Activity :: From the data below, return the exact lines starting at the line containing "fx_px: 1912" and ending at the line containing "fx_px: 1608", both included, and nothing else.

Camera calibration parameters
Start of Block
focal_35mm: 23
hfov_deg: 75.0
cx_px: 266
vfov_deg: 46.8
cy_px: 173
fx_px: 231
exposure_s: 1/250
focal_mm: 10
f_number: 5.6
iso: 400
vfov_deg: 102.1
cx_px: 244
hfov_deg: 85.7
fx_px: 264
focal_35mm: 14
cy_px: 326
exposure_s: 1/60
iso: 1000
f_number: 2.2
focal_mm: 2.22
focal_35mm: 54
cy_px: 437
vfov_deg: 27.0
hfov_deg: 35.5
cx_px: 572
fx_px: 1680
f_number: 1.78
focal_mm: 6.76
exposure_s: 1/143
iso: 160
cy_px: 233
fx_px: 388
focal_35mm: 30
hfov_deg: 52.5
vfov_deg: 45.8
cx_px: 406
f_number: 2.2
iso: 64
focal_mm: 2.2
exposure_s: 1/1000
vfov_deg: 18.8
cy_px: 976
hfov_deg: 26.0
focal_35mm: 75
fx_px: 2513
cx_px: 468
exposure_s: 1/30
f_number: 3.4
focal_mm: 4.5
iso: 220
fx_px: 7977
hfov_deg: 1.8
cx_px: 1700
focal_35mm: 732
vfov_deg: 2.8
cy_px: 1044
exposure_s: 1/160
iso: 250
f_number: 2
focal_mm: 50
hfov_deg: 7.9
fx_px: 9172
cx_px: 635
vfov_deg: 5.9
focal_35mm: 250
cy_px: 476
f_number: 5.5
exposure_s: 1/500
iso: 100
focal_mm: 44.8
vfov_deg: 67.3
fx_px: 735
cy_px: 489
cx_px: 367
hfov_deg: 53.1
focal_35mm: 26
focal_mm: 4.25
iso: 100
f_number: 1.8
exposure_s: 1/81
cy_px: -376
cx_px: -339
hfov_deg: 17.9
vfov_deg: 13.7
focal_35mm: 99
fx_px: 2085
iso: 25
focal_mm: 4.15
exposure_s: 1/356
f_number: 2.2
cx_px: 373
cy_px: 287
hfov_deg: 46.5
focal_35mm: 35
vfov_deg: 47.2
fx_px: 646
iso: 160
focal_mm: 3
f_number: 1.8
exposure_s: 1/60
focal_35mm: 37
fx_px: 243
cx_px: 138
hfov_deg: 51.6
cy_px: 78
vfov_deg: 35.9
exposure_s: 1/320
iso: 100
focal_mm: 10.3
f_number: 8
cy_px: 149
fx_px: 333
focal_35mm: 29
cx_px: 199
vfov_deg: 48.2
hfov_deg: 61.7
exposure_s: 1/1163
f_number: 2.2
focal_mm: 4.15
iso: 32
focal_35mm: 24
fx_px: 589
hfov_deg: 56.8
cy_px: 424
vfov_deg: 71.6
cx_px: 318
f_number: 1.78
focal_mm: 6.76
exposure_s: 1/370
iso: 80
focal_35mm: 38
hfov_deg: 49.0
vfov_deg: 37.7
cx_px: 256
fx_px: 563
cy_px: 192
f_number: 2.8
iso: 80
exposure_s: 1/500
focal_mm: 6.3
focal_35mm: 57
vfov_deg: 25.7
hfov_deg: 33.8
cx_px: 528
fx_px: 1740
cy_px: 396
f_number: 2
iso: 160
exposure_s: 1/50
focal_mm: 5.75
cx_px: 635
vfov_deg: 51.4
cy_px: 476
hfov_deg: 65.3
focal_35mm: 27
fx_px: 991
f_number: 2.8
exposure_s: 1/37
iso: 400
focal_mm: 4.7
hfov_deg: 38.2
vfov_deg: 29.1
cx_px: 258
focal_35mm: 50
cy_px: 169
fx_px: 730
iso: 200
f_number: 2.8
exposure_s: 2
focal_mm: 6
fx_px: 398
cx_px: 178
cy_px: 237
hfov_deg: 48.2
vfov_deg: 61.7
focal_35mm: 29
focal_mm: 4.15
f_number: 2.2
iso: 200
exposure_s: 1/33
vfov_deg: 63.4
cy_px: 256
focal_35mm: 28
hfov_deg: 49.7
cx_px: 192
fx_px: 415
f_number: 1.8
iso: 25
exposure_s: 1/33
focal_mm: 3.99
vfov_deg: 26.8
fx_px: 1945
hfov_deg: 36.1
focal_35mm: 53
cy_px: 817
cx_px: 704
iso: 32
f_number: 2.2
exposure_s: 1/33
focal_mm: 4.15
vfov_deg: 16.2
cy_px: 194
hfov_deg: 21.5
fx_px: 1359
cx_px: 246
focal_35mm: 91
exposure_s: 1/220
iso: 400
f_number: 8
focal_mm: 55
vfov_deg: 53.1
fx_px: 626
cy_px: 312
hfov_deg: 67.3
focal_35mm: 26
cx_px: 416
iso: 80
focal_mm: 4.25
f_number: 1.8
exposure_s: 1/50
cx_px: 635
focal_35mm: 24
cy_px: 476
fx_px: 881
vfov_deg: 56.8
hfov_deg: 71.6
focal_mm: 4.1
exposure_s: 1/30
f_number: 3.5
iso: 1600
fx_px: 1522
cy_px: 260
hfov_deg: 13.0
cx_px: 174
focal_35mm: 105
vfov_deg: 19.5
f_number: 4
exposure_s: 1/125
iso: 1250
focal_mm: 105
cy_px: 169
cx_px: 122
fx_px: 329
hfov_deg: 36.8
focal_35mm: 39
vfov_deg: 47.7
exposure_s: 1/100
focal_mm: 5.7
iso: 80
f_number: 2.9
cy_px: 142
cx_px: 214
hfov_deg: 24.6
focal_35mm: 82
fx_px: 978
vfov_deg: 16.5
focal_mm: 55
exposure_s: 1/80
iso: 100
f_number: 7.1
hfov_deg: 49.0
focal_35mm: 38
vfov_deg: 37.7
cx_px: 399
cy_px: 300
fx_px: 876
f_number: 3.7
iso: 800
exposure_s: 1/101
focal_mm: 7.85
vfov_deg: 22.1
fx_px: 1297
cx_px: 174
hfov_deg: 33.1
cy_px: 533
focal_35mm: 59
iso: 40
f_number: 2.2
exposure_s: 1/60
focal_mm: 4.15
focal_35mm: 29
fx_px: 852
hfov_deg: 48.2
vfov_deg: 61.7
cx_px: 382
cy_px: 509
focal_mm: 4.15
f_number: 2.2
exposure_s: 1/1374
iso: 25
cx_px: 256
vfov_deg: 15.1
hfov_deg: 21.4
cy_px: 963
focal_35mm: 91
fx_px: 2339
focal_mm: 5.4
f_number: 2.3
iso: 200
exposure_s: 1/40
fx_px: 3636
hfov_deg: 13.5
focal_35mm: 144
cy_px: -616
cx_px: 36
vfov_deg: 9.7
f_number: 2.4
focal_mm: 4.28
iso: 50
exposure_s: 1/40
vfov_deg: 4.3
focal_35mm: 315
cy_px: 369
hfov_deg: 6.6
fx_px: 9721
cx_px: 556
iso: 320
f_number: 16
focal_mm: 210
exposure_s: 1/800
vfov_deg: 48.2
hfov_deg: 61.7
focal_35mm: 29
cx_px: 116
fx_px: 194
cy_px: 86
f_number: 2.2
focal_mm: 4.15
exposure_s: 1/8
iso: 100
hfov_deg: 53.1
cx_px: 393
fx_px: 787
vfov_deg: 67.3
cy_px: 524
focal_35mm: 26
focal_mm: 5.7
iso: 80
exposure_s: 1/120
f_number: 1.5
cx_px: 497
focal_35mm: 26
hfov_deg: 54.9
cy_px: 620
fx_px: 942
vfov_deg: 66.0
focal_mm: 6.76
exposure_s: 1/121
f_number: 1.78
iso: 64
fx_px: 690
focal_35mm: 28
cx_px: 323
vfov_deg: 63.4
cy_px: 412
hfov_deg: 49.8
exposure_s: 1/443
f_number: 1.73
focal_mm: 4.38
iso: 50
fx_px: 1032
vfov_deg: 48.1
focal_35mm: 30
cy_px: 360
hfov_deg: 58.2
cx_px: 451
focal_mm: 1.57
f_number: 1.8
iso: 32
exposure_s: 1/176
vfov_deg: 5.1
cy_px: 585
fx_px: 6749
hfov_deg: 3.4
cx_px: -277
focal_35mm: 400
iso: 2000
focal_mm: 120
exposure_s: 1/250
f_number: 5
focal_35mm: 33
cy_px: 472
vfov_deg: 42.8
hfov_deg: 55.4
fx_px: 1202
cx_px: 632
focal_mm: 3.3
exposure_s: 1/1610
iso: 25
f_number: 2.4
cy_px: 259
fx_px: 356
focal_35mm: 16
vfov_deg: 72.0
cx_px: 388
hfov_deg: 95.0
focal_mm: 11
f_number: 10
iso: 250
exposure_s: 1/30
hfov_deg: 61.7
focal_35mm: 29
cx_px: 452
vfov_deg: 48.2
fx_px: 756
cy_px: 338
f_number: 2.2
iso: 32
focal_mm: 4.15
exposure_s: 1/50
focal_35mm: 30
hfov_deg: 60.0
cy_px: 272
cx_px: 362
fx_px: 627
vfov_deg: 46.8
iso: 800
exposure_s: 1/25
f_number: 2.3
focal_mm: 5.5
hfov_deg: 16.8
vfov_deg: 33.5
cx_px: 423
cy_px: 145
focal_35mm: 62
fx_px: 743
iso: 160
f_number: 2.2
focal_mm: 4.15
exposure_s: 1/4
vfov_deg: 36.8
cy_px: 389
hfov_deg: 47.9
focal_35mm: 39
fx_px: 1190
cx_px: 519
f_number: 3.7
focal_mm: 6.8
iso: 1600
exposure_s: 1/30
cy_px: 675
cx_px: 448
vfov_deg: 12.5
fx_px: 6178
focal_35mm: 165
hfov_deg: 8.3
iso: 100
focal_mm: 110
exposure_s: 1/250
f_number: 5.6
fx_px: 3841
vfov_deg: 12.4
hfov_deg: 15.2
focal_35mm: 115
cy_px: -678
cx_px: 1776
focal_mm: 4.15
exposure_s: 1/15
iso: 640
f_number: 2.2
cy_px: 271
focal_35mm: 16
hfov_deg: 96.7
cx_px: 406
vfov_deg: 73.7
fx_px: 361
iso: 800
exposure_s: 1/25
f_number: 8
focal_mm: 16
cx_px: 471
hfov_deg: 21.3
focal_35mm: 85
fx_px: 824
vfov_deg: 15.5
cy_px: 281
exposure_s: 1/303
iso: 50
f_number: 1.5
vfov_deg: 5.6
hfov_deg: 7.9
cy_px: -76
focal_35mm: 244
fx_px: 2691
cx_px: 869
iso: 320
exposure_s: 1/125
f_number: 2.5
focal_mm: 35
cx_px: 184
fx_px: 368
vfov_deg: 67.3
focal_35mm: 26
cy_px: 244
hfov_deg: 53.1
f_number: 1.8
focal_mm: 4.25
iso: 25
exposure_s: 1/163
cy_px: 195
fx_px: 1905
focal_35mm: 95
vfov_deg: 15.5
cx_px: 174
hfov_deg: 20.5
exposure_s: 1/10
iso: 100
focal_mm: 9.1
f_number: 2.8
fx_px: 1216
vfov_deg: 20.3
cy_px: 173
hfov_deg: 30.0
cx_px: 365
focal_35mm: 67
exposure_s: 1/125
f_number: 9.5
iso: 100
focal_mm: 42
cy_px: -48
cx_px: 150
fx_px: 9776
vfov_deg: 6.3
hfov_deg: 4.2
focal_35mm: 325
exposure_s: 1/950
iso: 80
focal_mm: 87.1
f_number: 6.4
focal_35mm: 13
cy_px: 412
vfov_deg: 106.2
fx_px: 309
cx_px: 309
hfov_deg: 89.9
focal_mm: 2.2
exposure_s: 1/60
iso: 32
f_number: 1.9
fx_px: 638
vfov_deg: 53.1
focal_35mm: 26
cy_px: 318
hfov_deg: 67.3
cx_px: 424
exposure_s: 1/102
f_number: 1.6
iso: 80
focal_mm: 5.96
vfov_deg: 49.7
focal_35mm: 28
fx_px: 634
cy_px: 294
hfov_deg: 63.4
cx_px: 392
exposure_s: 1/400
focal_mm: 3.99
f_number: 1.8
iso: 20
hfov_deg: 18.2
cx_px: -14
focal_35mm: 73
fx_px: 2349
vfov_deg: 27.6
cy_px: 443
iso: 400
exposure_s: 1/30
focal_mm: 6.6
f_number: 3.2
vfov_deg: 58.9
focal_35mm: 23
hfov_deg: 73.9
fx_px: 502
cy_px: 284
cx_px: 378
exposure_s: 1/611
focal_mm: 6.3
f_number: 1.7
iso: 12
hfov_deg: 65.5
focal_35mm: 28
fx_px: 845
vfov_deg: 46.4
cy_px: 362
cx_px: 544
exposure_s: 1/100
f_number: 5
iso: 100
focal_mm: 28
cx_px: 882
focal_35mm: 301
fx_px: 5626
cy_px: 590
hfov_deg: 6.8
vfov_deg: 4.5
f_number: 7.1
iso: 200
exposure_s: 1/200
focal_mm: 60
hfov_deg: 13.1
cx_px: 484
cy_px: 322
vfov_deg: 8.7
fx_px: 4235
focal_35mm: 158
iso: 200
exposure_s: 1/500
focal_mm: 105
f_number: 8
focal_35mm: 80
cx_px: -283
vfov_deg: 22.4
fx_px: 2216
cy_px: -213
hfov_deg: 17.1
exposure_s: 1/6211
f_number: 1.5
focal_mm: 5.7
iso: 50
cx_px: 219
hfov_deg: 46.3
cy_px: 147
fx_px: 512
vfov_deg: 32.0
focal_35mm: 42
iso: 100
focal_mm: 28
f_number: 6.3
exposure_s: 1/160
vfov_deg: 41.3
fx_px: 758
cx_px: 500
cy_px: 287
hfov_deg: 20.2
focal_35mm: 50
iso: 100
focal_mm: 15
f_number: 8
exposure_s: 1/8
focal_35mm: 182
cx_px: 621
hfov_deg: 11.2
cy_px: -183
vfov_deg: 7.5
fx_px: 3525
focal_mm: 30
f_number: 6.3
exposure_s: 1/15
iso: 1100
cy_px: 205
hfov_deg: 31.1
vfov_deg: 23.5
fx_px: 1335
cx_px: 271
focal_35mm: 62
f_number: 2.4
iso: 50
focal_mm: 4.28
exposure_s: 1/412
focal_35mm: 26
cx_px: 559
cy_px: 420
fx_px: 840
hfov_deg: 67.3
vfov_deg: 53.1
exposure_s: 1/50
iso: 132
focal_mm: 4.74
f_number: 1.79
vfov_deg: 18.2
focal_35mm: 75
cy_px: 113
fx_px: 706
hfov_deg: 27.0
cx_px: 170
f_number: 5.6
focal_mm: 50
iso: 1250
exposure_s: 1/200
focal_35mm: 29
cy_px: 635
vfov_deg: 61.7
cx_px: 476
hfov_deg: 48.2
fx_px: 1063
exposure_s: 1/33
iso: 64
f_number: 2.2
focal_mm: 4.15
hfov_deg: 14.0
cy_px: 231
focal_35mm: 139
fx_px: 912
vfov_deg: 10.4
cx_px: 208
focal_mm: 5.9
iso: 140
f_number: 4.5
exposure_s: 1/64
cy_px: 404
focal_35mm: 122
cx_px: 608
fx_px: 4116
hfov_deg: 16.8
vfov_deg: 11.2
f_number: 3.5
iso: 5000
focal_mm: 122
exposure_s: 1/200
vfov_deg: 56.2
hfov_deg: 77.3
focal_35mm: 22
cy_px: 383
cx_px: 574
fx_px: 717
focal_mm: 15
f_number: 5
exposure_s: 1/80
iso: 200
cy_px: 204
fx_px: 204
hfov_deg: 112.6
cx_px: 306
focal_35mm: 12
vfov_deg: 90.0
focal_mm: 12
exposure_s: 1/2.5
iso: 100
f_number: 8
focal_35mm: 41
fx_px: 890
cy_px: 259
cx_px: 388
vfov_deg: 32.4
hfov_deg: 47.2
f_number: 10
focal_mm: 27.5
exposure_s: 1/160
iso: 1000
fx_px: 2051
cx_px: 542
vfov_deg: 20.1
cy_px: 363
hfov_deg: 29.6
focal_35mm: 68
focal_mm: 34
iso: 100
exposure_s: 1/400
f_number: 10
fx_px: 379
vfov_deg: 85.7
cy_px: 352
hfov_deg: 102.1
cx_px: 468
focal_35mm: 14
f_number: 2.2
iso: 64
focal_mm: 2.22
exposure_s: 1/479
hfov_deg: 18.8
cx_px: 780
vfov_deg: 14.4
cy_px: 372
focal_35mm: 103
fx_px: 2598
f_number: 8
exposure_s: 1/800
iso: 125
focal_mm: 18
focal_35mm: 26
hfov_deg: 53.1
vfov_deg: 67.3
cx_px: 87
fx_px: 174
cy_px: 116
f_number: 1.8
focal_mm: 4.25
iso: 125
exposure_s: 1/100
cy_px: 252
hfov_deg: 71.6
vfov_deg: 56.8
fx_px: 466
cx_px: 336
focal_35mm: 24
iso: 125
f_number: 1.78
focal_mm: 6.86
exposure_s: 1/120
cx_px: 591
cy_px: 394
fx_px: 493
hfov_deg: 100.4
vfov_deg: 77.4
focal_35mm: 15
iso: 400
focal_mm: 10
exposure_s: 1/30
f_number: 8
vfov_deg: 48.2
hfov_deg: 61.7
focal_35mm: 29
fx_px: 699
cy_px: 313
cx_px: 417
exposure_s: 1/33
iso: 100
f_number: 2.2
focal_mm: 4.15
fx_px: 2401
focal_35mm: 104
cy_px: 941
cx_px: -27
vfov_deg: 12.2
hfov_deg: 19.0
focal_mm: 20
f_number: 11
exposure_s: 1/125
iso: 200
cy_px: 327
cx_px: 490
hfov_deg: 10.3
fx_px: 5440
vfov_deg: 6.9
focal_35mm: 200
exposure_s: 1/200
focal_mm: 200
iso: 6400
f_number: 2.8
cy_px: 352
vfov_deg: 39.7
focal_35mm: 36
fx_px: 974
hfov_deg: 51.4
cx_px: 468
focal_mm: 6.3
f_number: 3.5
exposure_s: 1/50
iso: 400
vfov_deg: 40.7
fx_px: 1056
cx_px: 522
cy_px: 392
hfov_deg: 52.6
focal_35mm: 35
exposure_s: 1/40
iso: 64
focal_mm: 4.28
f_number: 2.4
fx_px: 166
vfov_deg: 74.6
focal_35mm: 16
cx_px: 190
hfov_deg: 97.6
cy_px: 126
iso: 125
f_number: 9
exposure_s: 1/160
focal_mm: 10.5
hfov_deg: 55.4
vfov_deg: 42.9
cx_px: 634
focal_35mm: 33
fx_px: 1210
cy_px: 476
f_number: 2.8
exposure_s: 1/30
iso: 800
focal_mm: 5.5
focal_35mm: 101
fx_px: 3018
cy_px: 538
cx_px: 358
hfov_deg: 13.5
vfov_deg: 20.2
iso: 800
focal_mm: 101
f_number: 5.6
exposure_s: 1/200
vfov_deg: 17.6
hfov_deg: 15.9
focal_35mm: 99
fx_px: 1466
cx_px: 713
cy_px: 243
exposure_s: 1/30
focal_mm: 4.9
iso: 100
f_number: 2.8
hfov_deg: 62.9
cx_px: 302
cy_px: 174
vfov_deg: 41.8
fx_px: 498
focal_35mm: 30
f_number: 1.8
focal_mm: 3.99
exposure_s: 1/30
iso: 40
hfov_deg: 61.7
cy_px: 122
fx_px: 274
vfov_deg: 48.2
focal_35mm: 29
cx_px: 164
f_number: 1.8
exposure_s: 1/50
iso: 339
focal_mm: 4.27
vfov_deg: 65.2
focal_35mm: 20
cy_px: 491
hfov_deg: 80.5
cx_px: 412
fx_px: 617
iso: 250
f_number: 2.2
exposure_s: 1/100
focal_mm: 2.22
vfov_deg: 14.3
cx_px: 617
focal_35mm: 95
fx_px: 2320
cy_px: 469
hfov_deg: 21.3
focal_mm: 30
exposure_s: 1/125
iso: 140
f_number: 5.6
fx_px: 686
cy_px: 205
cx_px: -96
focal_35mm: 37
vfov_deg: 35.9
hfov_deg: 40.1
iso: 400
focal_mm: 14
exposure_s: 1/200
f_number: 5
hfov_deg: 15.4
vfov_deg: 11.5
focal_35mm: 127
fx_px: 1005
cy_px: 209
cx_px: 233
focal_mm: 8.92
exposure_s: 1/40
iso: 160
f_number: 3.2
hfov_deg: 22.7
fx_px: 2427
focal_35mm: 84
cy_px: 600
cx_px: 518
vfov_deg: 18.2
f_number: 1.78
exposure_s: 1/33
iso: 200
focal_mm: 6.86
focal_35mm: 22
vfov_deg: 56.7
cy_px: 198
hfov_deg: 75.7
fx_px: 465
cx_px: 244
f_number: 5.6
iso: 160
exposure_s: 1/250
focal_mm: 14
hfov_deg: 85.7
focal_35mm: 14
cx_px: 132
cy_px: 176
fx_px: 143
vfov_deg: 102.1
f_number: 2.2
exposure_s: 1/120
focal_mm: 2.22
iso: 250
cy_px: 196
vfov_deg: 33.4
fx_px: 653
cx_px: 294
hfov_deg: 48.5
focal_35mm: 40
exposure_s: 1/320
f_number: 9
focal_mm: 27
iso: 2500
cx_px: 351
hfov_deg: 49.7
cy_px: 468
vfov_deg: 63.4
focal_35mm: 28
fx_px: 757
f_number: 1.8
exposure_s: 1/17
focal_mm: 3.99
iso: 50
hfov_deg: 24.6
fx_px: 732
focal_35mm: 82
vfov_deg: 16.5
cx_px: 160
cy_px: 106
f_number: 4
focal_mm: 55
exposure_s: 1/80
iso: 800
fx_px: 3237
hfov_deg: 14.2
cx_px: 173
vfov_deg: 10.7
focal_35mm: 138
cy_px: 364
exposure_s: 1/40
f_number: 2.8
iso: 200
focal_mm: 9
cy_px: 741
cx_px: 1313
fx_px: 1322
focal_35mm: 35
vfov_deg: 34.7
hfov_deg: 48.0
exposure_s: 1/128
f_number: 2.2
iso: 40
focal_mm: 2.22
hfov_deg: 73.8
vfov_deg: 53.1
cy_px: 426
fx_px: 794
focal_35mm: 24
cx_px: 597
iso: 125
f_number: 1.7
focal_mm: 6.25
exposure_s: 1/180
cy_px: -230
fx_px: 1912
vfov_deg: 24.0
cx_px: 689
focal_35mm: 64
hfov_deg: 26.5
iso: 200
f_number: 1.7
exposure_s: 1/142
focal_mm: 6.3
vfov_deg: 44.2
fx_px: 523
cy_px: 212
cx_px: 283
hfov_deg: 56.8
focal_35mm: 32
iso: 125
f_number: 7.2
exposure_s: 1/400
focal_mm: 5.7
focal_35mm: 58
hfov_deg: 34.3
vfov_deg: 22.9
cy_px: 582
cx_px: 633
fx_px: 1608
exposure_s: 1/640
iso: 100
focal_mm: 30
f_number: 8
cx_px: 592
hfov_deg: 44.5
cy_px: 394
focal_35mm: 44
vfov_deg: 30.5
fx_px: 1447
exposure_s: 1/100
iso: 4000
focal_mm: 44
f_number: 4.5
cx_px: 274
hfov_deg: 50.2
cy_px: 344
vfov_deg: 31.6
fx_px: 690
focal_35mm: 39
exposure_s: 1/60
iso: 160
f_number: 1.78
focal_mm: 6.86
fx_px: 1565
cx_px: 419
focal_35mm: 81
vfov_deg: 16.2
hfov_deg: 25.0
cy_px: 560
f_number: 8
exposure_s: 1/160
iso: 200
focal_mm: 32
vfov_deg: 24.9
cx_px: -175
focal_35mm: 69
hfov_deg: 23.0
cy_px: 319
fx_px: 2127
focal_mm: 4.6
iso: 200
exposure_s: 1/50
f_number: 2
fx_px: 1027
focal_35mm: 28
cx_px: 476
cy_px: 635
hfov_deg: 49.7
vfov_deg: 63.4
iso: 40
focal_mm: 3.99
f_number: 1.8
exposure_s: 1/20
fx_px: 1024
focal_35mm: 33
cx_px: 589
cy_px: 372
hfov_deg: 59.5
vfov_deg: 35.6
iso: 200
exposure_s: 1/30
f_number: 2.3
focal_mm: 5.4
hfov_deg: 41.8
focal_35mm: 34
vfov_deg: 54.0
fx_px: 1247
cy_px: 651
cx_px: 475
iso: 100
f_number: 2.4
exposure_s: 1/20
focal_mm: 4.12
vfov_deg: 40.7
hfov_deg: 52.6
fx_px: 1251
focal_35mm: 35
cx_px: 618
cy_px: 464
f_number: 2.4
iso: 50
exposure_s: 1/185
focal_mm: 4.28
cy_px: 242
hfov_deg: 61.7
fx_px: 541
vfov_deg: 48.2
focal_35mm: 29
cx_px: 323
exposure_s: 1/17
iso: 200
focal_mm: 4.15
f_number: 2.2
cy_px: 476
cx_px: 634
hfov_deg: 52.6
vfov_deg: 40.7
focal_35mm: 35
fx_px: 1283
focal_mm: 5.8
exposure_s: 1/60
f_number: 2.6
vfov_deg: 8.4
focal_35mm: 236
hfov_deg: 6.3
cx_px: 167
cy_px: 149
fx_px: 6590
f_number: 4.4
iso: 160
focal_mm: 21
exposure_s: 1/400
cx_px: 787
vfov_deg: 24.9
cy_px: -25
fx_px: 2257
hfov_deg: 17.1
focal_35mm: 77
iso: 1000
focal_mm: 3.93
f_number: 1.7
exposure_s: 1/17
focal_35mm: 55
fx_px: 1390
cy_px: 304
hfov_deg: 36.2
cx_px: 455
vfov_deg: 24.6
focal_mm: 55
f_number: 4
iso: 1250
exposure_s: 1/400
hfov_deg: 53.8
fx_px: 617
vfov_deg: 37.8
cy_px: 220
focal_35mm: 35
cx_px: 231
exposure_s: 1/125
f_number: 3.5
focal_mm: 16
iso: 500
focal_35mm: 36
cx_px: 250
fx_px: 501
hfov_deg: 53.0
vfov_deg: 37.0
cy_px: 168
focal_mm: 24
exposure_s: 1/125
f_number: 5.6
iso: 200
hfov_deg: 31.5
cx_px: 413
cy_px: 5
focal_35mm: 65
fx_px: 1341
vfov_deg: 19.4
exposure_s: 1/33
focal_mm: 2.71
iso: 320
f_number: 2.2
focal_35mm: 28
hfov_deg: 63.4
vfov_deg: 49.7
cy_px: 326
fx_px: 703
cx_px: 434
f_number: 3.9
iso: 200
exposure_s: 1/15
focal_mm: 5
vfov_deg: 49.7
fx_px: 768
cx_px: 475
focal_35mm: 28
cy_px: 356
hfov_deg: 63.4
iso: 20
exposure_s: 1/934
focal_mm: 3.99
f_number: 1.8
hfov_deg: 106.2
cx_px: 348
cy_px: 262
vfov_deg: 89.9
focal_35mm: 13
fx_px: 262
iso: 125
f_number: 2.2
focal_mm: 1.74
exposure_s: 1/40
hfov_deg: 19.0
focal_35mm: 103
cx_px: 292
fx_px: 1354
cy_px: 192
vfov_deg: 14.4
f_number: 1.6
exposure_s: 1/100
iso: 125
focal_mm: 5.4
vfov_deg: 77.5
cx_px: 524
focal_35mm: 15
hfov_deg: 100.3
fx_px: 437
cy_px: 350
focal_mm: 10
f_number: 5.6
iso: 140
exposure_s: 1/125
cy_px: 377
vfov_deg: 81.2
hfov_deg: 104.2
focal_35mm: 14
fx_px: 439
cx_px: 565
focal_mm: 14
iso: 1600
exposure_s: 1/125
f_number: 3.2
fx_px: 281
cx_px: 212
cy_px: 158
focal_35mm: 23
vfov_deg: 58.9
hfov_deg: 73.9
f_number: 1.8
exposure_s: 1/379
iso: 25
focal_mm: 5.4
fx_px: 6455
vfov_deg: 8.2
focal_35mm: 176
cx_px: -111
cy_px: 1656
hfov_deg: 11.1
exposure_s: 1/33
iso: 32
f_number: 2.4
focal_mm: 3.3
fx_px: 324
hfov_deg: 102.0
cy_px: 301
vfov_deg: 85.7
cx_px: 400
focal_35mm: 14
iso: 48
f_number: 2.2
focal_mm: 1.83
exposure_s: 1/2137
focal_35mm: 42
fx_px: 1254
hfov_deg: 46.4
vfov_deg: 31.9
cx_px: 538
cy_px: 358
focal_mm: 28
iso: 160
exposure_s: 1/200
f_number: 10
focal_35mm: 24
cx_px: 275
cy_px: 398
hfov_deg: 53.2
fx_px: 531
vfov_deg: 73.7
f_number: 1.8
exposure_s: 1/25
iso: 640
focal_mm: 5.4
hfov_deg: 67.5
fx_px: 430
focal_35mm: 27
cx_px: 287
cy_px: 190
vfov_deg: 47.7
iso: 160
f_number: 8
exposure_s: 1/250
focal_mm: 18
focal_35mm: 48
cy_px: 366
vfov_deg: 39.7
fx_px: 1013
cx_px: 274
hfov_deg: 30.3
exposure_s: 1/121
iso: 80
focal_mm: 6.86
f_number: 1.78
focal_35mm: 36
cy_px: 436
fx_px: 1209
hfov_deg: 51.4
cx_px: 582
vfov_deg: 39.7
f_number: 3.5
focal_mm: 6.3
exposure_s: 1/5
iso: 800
End of Block
Solution ::
fx_px: 1912
vfov_deg: 24.0
cx_px: 689
focal_35mm: 64
hfov_deg: 26.5
iso: 200
f_number: 1.7
exposure_s: 1/142
focal_mm: 6.3
vfov_deg: 44.2
fx_px: 523
cy_px: 212
cx_px: 283
hfov_deg: 56.8
focal_35mm: 32
iso: 125
f_number: 7.2
exposure_s: 1/400
focal_mm: 5.7
focal_35mm: 58
hfov_deg: 34.3
vfov_deg: 22.9
cy_px: 582
cx_px: 633
fx_px: 1608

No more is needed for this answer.